Je vais vous lire un dernier texte, et puis je m'arrêterai là et je répondrai à toutes les questions. C'est un message de présentation de ma commune au professeur Bruno Hoen, directeur de la recherche médicale de l'Institut Pasteur. « Crépy-en-Valois est une ville charmante de 15 357 habitants. Il y a eu en 1982 un drame national. C'est la ville de l'accident de Beaune, le 31 juillet 1982 : 44 enfants de Crépy et de la région sont décédés, brûlés dans deux autocars qui emmenaient ces enfants dans le sud. » Je vous dis tout cela pour vous situer le contexte de Crépy, très particulier, qui perdure pour ses habitants.

« Élu en 1983, j'ai fait la promesse aux parents de toujours être avec eux le jour des commémorations, chaque 31 juillet. Crépy-en-Valois, c'est aussi la ville où le 20 novembre 1981, un collège Pailleron a brûlé entièrement ; le collège Jean-de-La-Fontaine où enseignait M. Dominique Varoteaux.

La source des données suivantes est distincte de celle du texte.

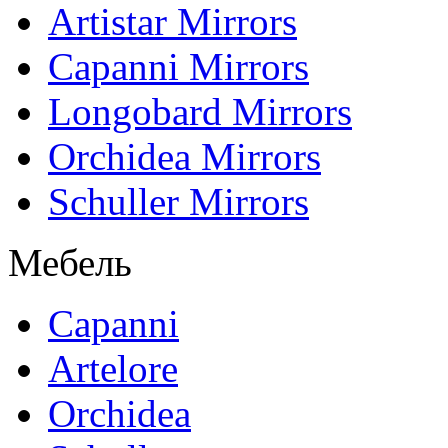
Artistar Mirrors
Capanni Mirrors
Longobard Mirrors
Orchidea Mirrors
Schuller Mirrors
Мебель
Capanni
Artelore
Orchidea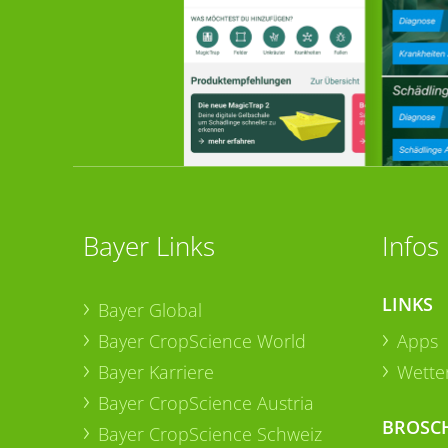
Bayer Links
Infos
LINKS
Bayer Global
Bayer CropScience World
Apps
Bayer Karriere
Wetter
Bayer CropScience Austria
BROSC
Bayer CropScience Schweiz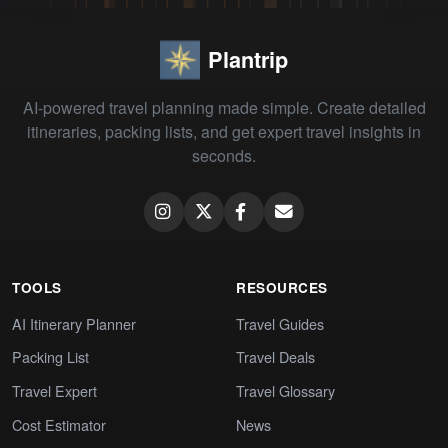
Plantrip
AI-powered travel planning made simple. Create detailed
itineraries, packing lists, and get expert travel insights in
seconds.
TOOLS
RESOURCES
AI Itinerary Planner
Travel Guides
Packing List
Travel Deals
Travel Expert
Travel Glossary
Cost Estimator
News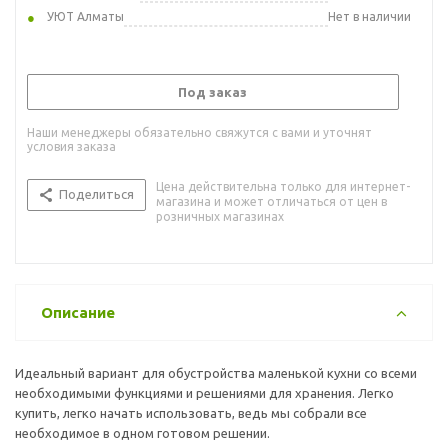
УЮТ Алматы
Нет в наличии
Под заказ
Наши менеджеры обязательно свяжутся с вами и уточнят
условия заказа
Цена действительна только для интернет-
Поделиться
магазина и может отличаться от цен в
розничных магазинах
Описание
Идеальный вариант для обустройства маленькой кухни со всеми
необходимыми функциями и решениями для хранения. Легко
купить, легко начать использовать, ведь мы собрали все
необходимое в одном готовом решении.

Le 8 juillet 2015, les frères Kouachi sont passés à Crépy-en-Valois. La ville a vécu pendant une journée complète en état de siège, avec le GIGN et le Raid comme compagnons. J'ai moi-même passé la nuit en voiture avec la photo de ces deux fous. En juin 2019, il y a eu la pollution de notre étang de Géresme dans le magnifique parc de 21 hectares avec 6 000 litres de shampooing concentré déversés. Le 21 juin 2019, c'était l'effondrement d'une partie de notre collégiale Saint-Thomas, 300 tonnes d'un monument classé en 1875, et maintenant le covid avec le premier mort français, atteint par cette cochonnerie. Tout cela pour vous dire que Crépy-en-Valois ne souhaite pas être le centre de la presse nationale, car c'était déjà le cas, et a subi son lot de catastrophes, ainsi que les habitants qui restent fiers de leur commune. Crépy-en-Valois reste un endroit splendide, calme reposant, nous voudrions maintenant un peu de calme, mais l'histoire reste l'histoire. »

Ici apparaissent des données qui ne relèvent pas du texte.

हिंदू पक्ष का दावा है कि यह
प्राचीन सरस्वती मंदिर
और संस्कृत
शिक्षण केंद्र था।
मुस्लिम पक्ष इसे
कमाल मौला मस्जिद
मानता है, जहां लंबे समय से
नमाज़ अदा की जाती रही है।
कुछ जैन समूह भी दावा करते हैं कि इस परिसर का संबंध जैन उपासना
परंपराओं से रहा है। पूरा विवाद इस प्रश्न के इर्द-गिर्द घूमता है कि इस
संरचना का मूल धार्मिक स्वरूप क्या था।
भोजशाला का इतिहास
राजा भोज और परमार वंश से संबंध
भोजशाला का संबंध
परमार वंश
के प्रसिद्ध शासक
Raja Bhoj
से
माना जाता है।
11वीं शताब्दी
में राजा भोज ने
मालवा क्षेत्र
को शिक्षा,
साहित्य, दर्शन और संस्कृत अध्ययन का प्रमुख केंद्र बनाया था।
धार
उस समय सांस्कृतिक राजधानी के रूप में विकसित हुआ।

Cela a été un moment difficile. Nous avons eu des décès, certes pas autant que certaines communes, mais c'était important, ramené à la proportion de notre commune. Le nombre de décès a été multiplié par deux sur la période entre 2019 et 2020. Je n'ai jamais voulu donner le nombre des décès - mais je répondrai à la question, puisque vous me l'avez posée. On était en période électorale, les opposants voulaient absolument savoir. J'ai considéré qu'il n'y avait pas lieu de donner ce chiffre, qui n'apportait rien à personne et je suis resté muet sur ce sujet.